Problem
Convert the records from the start through the line containing "List each element's", inclusive, into a JSON list of strings, one string per line, with blank lines omitted.

Data supplied
►

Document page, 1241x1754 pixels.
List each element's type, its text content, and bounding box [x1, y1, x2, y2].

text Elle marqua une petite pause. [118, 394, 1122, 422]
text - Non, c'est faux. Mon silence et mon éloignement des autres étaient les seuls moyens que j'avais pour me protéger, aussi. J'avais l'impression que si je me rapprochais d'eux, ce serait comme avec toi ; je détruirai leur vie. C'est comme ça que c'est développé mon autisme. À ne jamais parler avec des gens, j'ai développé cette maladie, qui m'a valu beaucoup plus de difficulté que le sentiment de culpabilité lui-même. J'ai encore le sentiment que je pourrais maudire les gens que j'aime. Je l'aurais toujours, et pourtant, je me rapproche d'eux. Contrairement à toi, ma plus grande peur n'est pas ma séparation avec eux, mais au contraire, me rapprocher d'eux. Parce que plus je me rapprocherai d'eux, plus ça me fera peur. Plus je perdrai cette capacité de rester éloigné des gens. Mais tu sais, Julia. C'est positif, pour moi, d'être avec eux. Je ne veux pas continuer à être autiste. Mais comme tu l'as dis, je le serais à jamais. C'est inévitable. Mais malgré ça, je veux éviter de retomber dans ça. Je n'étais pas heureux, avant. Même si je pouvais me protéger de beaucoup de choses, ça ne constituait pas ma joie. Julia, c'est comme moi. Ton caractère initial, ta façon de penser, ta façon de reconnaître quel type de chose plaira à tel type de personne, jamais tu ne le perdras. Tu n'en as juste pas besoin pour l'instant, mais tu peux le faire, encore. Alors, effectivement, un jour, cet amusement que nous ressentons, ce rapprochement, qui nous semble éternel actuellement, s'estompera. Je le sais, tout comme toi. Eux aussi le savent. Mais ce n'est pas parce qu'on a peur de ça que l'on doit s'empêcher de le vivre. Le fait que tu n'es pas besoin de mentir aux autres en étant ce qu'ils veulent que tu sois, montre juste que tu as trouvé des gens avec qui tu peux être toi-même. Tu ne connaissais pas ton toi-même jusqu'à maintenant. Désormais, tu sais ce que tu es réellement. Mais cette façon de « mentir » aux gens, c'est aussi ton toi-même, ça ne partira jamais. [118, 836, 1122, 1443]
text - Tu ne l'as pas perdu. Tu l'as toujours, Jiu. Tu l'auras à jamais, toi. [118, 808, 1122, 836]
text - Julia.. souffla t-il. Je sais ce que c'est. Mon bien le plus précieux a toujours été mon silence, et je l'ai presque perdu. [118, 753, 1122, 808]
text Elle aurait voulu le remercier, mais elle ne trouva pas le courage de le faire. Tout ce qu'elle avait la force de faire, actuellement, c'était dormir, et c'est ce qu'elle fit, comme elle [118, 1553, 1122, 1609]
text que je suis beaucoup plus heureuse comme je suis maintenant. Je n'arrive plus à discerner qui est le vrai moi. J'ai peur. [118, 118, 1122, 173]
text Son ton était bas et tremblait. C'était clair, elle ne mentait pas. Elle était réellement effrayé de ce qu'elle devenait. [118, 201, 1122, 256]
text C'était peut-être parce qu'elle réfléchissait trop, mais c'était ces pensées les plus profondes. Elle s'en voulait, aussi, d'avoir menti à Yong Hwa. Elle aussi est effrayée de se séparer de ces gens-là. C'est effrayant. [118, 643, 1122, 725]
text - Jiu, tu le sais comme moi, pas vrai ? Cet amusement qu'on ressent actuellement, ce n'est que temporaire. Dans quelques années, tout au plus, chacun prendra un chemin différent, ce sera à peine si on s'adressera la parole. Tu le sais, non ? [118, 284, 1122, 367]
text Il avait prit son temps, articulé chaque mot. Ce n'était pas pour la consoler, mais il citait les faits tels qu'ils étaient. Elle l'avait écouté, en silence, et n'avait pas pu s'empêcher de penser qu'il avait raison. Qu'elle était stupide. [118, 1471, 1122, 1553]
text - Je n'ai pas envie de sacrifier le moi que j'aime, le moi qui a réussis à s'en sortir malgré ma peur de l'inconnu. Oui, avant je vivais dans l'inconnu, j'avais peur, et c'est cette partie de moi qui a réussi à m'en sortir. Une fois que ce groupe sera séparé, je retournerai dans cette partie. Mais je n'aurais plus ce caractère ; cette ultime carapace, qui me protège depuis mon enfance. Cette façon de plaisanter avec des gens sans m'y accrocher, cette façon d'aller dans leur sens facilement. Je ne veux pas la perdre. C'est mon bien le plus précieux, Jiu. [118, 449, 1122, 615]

◄

Output for this task
[
  "Document page, 1241x1754 pixels.",
  "List each element's type, its text content, and bounding box [x1, y1, x2, y2]."
]